IntentEval: Evaluating Whether Large Language Models Answer What Users Actually Mean

Published in ACL ARR 2026 May Submission (under review), 2026

Authors: Yining Wang, Linquan Yuan, Chuqiao Lin, Renyi Cai, Xueyan Zhang, Jiakang Huang, Yiren Zhao, YiTian Ding, Jinman Zhao, Lei Li, Shinan Liu, Gerald Penn

Status: Under review at ACL ARR 2026 May Submission
Preferred venue: EMNLP
Paper type: Long paper
Keywords: Benchmarking, LLM Evaluation

Abstract: Current chat benchmarks often use clear, well-specified questions with a single intended meaning. Real open-ended conversations are messier: user questions are often ambiguous, underspecified, or poorly posed, so a model must infer what the asker most likely meant before giving a useful answer. We introduce IntentEval, a benchmark for evaluating whether language models answer the user’s intended question.
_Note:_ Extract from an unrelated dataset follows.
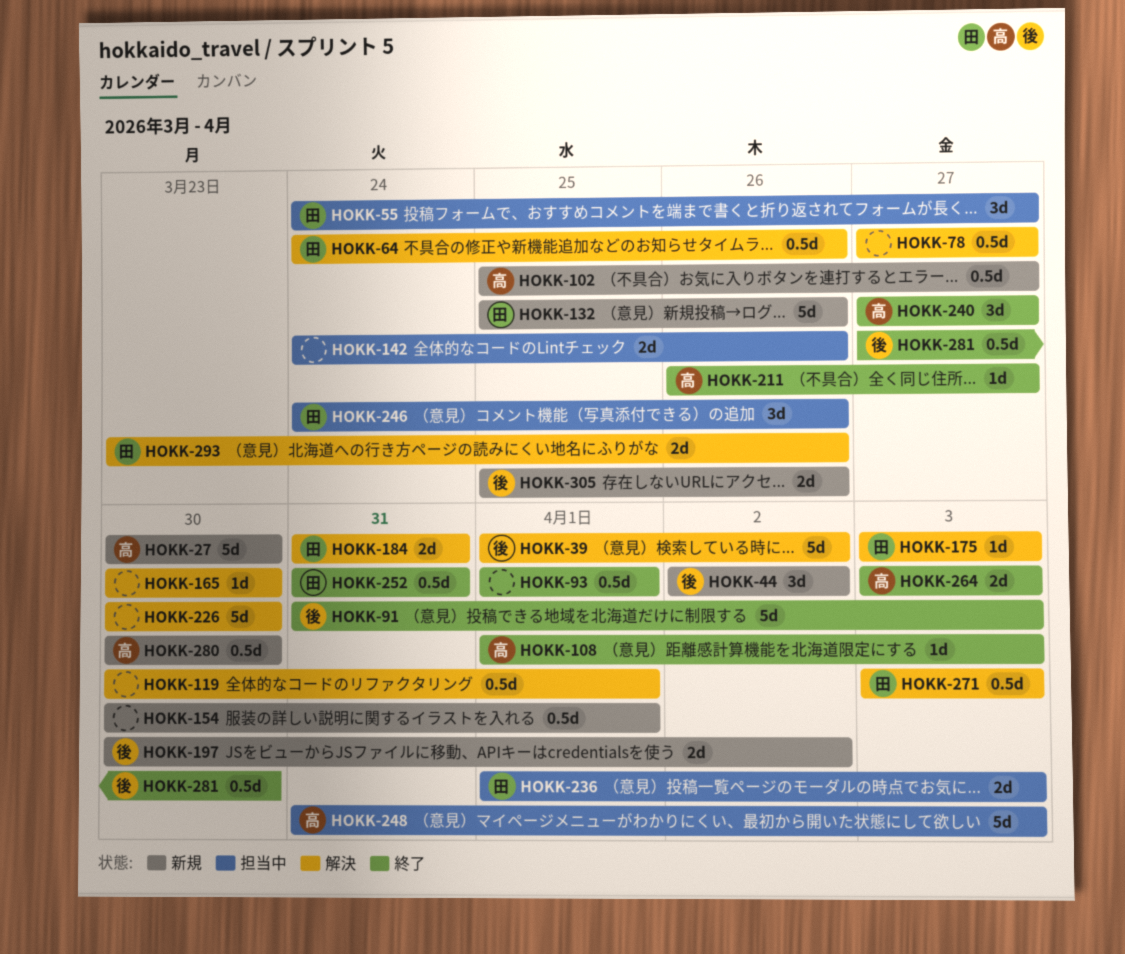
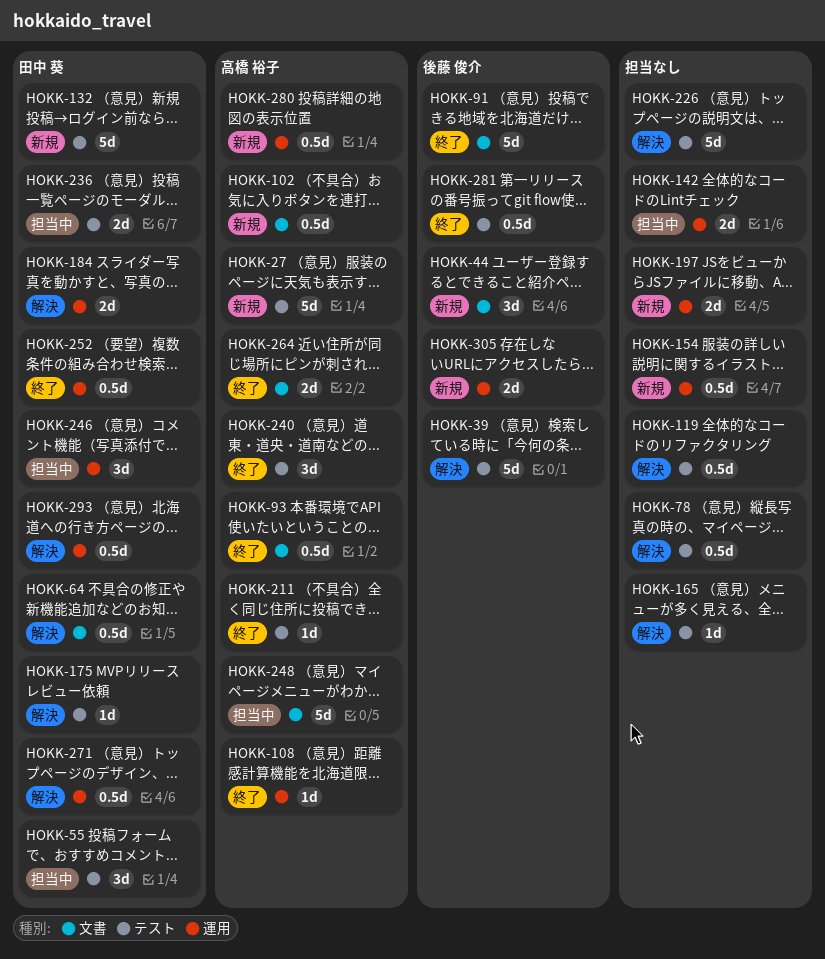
HOKK-93, owner: none -> 高橋 裕子
HOKK-197, owner: 後藤 俊介 -> none
HOKK-293, estimate: 2d -> 0.5d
Each instance contains a real user question, asker-provided context, possible interpretations, and a human-derived probability distribution over those interpretations. Responses are scored by an intent-aware judge that emphasizes dominant-intent alignment, answer quality, and length calibration, while penalizing verbose multi-interpretation hedging. Across closely matched frontier models, rerunning MT-Bench and AlpacaEval yields only moderate correlation with LMArena leaderboard rankings, around 0.6–0.7, suggesting reduced discriminative power among modern high-performing models. By contrast, IntentEval reaches a 0.90 correlation with the current rankings. Removing interpretation-space information and judging only general answer quality lowers the correlation to 0.83, showing that explicit intent modeling provides an evaluation signal beyond generic answer quality.